We move out onto the screened porch overlooking the intracoastal waterway.
The same porch where I used to sit with Grandpa and count jumping fish before sunset.
We settle into the old rocking chairs with chipping blue paint, and Mom hands me sweet tea that appeared from her maternal arsenal of comfort tools.
A motor hums in the distance. A white boat with a peeling decal reading Dr. D’s Day Off pulls up to the dock.
Out steps my dad, still wearing his fishing hat with two neon green lures stuck in the brim like trophies.
He’s holding a massive cooler and waving like he just returned from slaying a dragon.
“Ladies, hope you’re hungry. I caught a fish the size of my ego!”
Mom chokes on her tea.
Dad drops the cooler with dramatic flair. I peer inside at an enormous red drum.
“Twenty-six inches. Almost didn’t fit in the cooler.”
“You are not cleaning that thing in my kitchen,” Mom says.

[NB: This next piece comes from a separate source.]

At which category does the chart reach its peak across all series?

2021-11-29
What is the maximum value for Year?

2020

“Wouldn’t dream of it. Garage sink is prepared and ready.”
I roll my eyes, but it’s impossible not to smile. My parents are ridiculous. And steady. And still here.

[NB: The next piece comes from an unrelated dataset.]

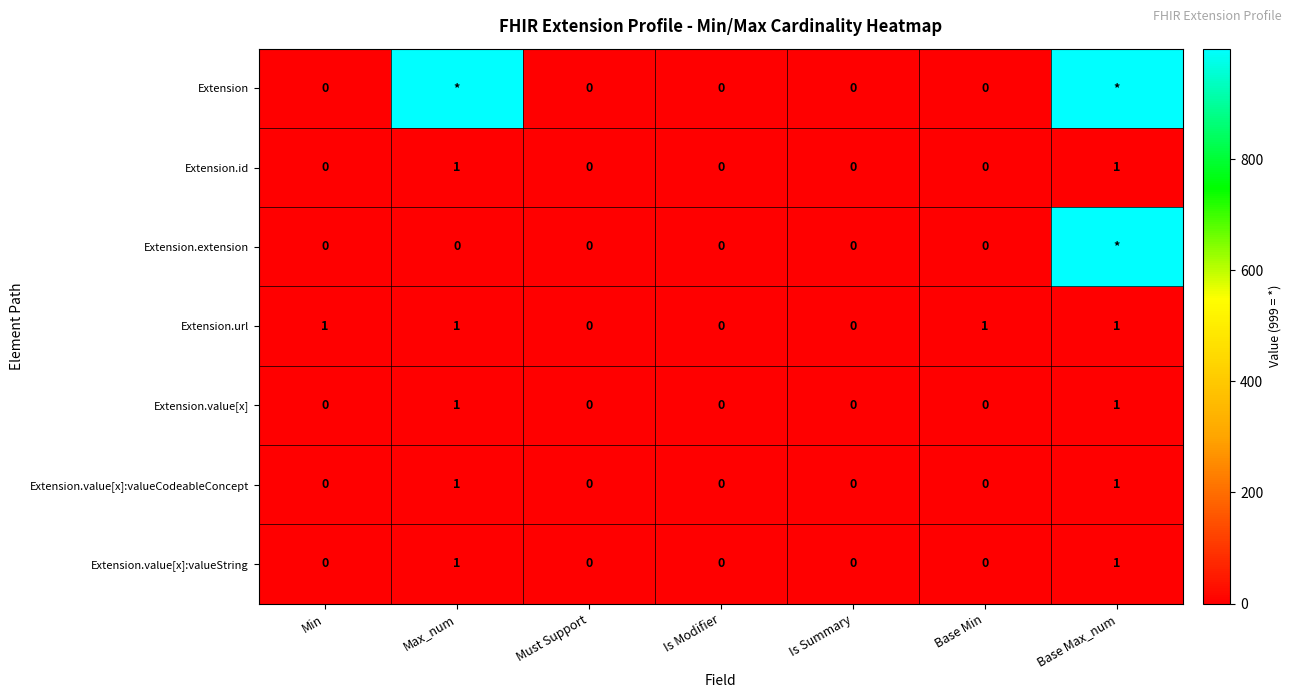

The Extension.url series shows 0 at Must Support. True or false?

True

This is the life I came from. Loud and imperfect and full of strange fish metaphors and emotional pep talks with muffins. This is the kind of love that doesn’t walk away when things get hard. The kind of home where failure is just the first draft of better.
“You know, Grandma always said you could taste love in the food,” Mom says. “I think she was right. But I also think you can taste legacy.”
I stare out at the water that’s carried generations of my family in and out of this little town.
“What if I mess it up? ”
Mom doesn’t even blink. “Then you learn. You grow. You try again.”
Dad holds up the fish like an Olympic medal. “And when in doubt, add butter. Nobody argues with butter.”
I laugh again, full and real this time.
Because maybe that’s what I needed. Not a perfect plan. Just a reminder that home doesn’t disappear when you fall apart. It waits. It believes in you. And maybe it rocks beside you with sweet tea and tells you your dreams are worth fighting for.